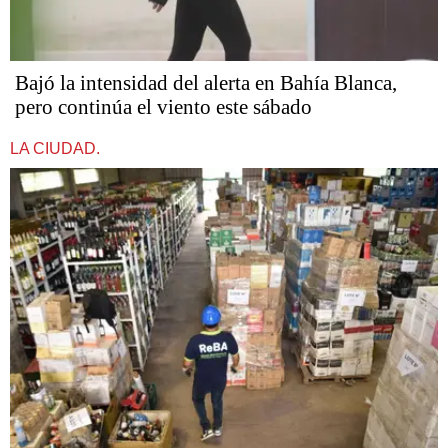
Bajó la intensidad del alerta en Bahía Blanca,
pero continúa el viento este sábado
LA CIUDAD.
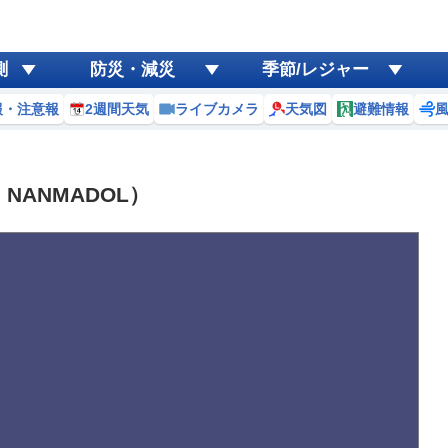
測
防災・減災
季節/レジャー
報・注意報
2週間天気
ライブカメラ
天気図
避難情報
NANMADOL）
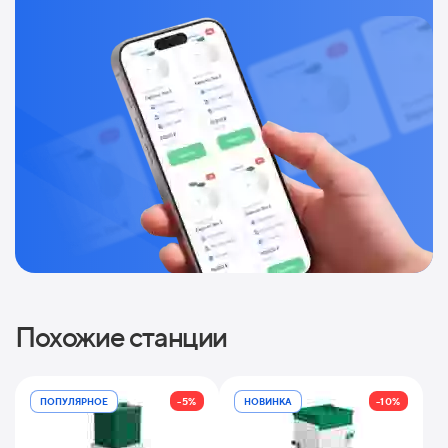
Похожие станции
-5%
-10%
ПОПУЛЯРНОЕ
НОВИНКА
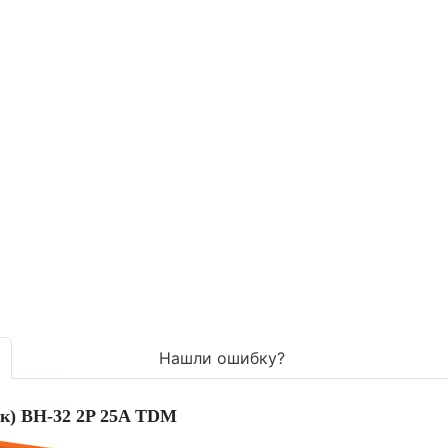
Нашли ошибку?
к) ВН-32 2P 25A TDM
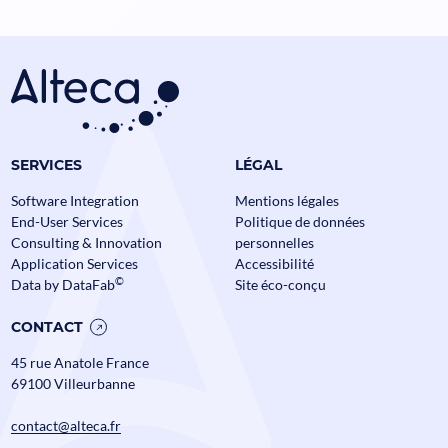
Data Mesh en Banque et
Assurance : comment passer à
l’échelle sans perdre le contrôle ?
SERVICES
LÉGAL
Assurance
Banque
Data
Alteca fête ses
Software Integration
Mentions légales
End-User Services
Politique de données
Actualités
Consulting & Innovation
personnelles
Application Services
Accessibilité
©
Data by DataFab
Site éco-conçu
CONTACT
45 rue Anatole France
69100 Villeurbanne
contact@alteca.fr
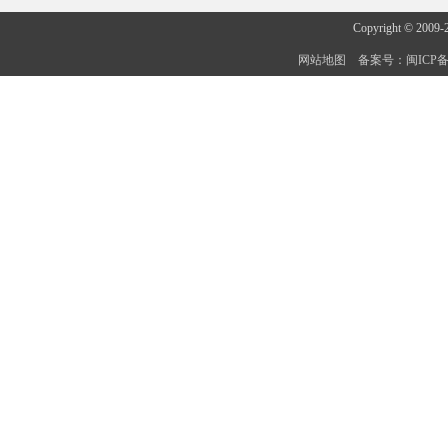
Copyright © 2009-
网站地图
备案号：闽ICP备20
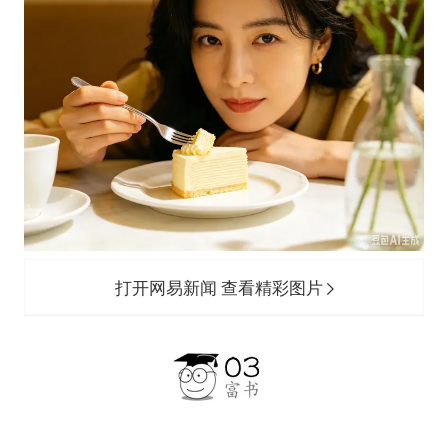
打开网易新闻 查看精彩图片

# # # # # # #

■ **To do**: Exactly as written, give the entries above again, with no images.

■ **Reply to the exercise**:
Bajó la intensidad del alerta en Bahía Blanca,
pero continúa el viento este sábado
LA CIUDAD.
測
防災・減災
季節/レジャー
報・注意報
2週間天気
ライブカメラ
天気図
避難情報
NANMADOL）
Похожие станции
-5%
-10%
ПОПУЛЯРНОЕ
НОВИНКА
Нашли ошибку?
к) ВН-32 2P 25A TDM
Data Mesh en Banque et
Assurance : comment passer à
l’échelle sans perdre le contrôle ?
SERVICES
LÉGAL
Assurance
Banque
Data
Alteca fête ses
Software Integration
Mentions légales
End-User Services
Politique de données
Actualités
Consulting & Innovation
personnelles
Application Services
Accessibilité
©
Data by DataFab
Site éco-conçu
CONTACT
45 rue Anatole France
69100 Villeurbanne
contact@alteca.fr
Copyright © 2009-
网站地图
备案号：闽ICP备20
打开网易新闻 查看精彩图片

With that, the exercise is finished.